Is NBIS stock overvalued or undervalued?

Based on the provided data, NBIS stock is significantly overvalued. The valuation is completely disconnected from the company's current fundamentals, as evidenced by an astronomical trailing P/E of 830.73 and a Price-to-Sales (P/S) ratio of 88.65, which are exceptionally high by any standard. The negative forward P/E and PEG ratio indicate that even future earnings growth expectations, which are themselves negative, cannot justify the current price. This valuation appears to be highly speculative, as the company is deeply unprofitable with negative returns on equity and assets.

What are the main risks of holding NBIS?

Based on the provided information, here are the key risks of holding NBIS:

1. Severe Fundamental Profitability Risk: The company is fundamentally unprofitable with an operating income margin of -103% and negative earnings per share, indicating its core business operations are not currently viable and consume significant cash. 2. High Price Volatility and Drawdown Risk: With a beta of 1.15 and a maximum drawdown of -45.47% in the past year, the stock is prone to larger price swings and severe losses during market downturns than the broader market. 3. Operational Inefficiency and Negative Returns: Extremely poor operational metrics, including a negative Return on Equity (-5.4%) and a very low asset turnover ratio (0.018), signal that the company is inefficiently utilizing its capital and assets to generate sales or profits. 4. Debt Servicing Risk Despite Liquidity: Although the company has good short-term liquidity, its deeply negative interest coverage ratio (-6.12) means its operating losses are insufficient to cover its interest expenses, creating a risk of financial distress related to its debt.
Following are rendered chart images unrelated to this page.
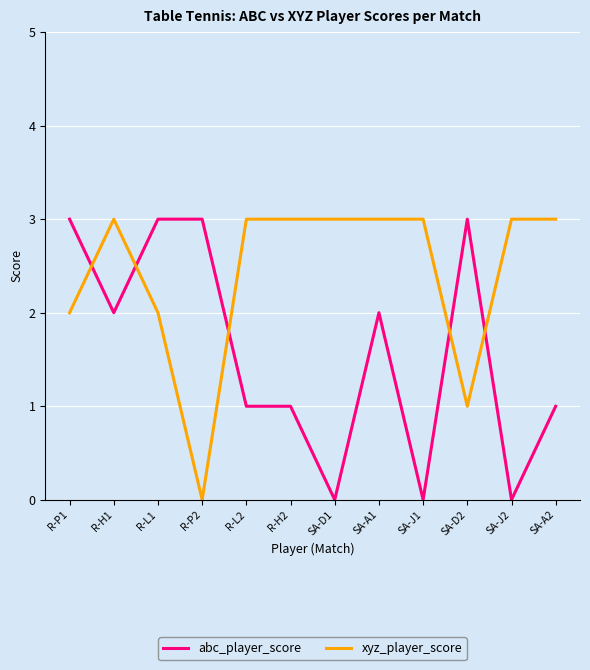

The value of xyz_player_score at SA-J1 is 1. True or false?

False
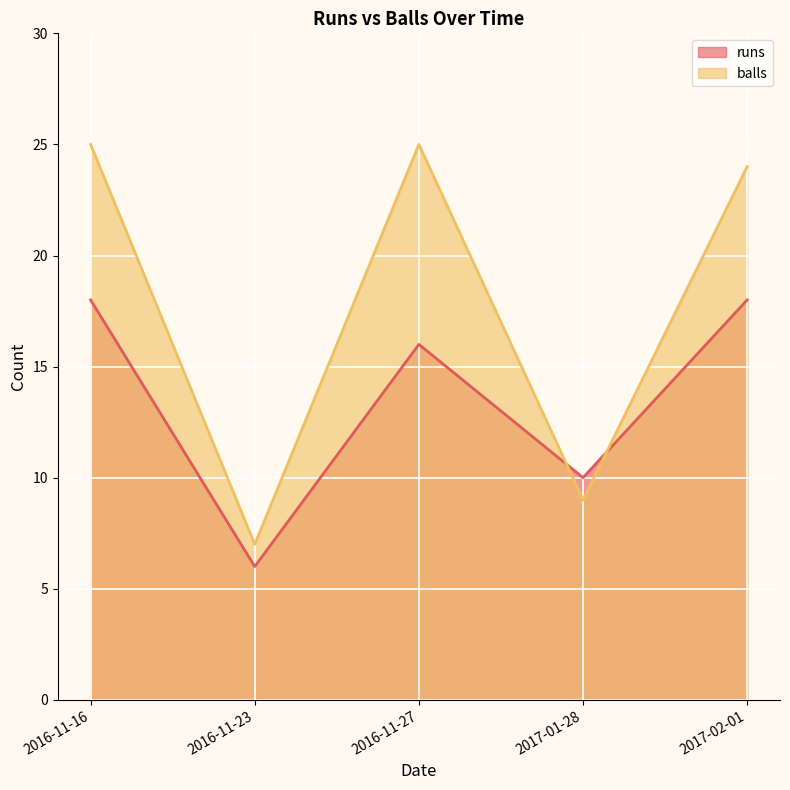

Which series has the largest total across all categories?

balls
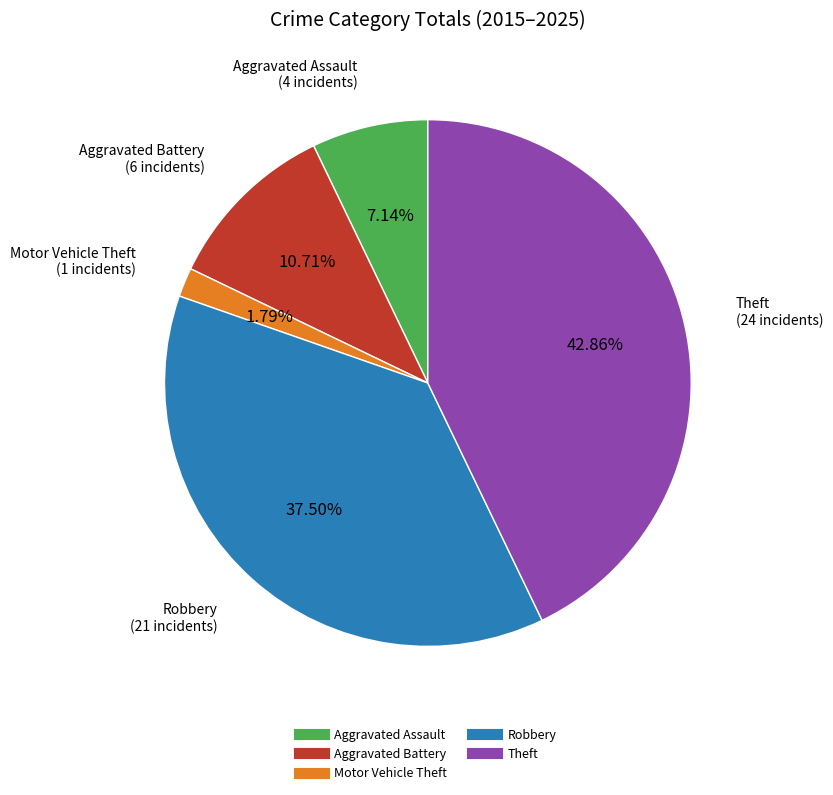

Which slice is the smallest?

Motor Vehicle Theft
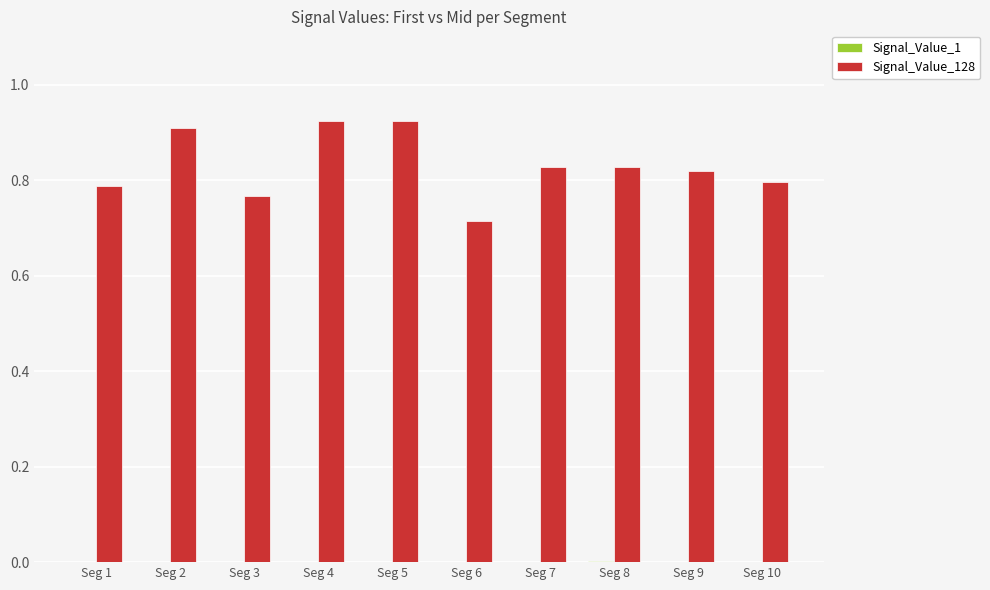

What is the total value across all series at Seg 8?

0.8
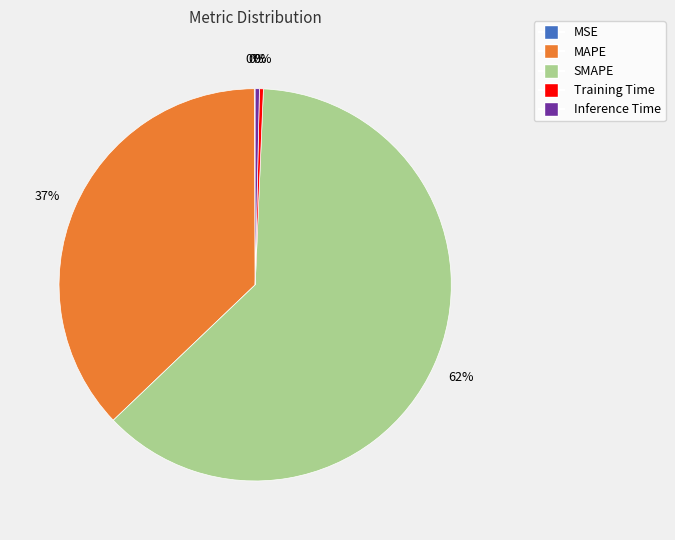

What is the majority slice?

SMAPE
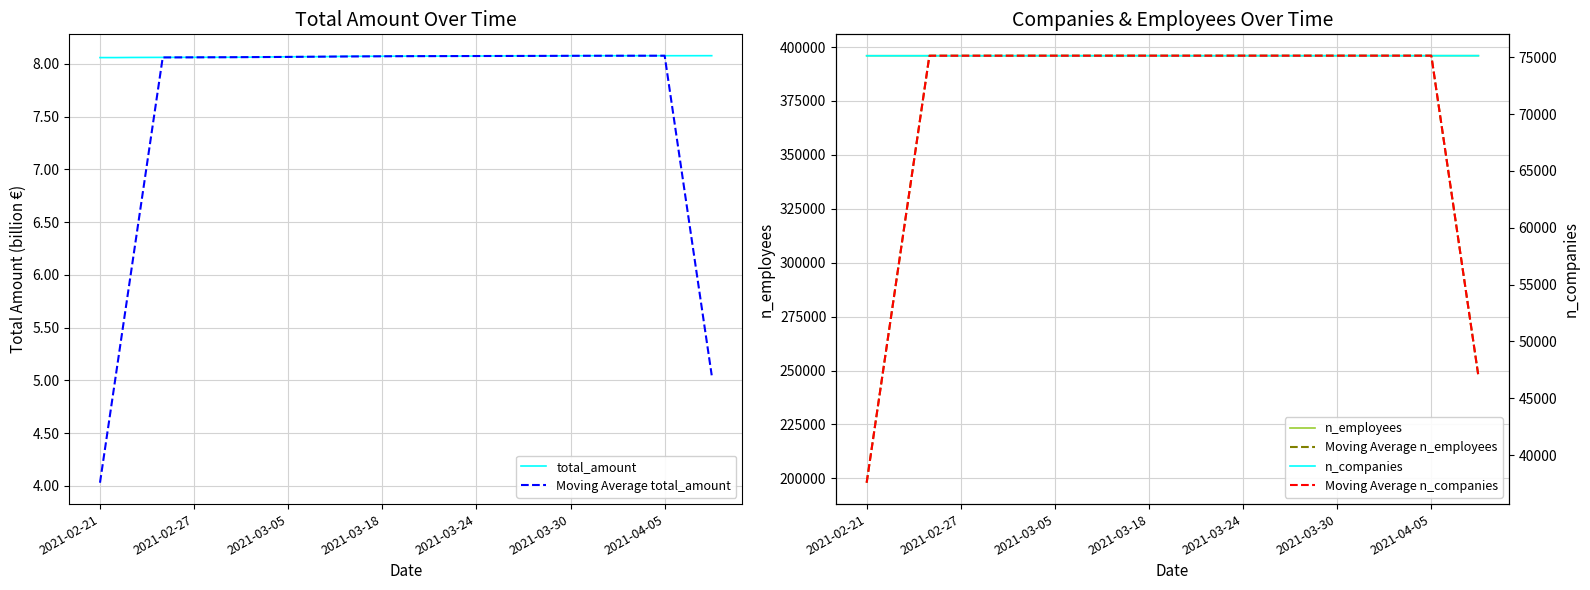

The Moving Average n_companies series shows 65750.1 at 37. True or false?

True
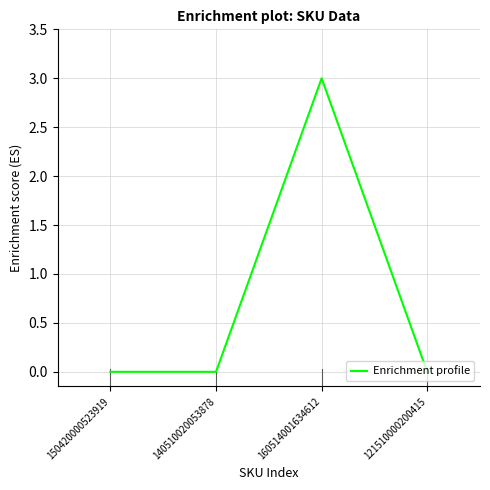

How many interior local peaks (higher than both neighbors) does the data have?

1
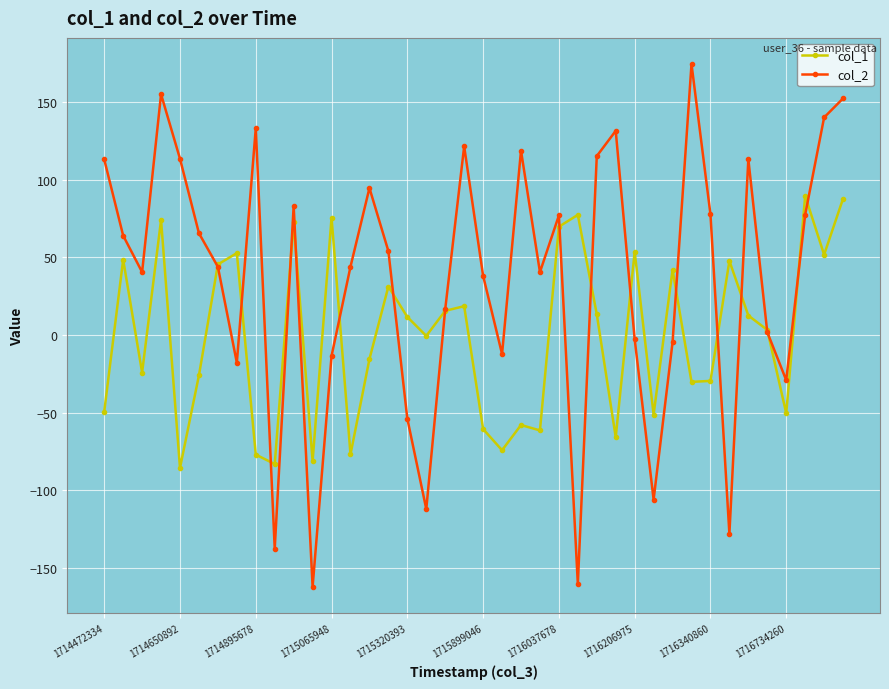

What is the value of the col_2 point at the 23rd from the left?

118.8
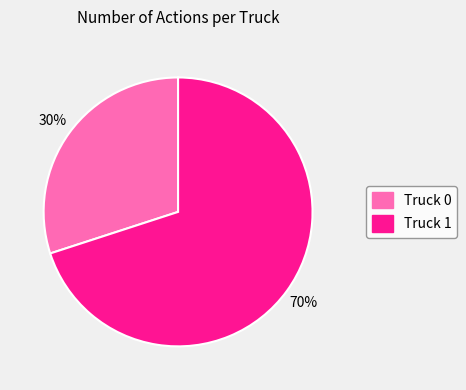

True or false: Truck 0 accounts for 30% of the total.

True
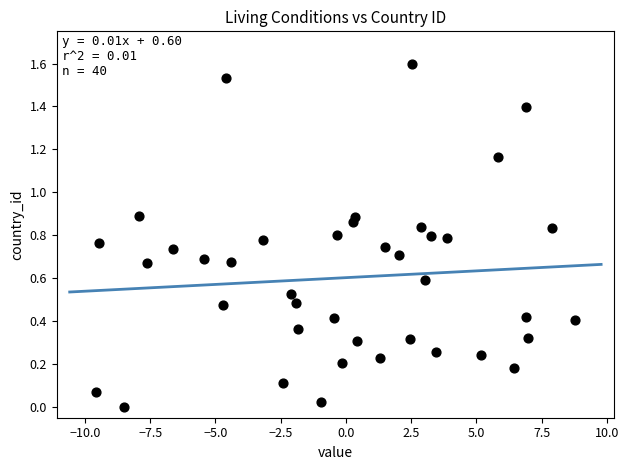

What is the range of Y values (max minus min)?

1.6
What is the price forecast for NBIS in 2026?

Based on a fundamental analysis revealing severe operational losses, a broken business model, and a valuation disconnected from financial reality, a credible 2026 forecast for NBIS is not feasible. The stock's performance is purely speculative, contingent on an unforeseen event like a major licensing deal or acquisition; without such a catalyst, the price is likely to decline significantly from its current level to better reflect its distressed condition. The primary growth drivers would be the successful commercialization of its technology or a strategic buyout, but these are highly uncertain given the company's unsustainable operations. Key assumptions include the absence of a viable path to profitability and continued market skepticism, making any price target speculative and the forecast extremely high-risk.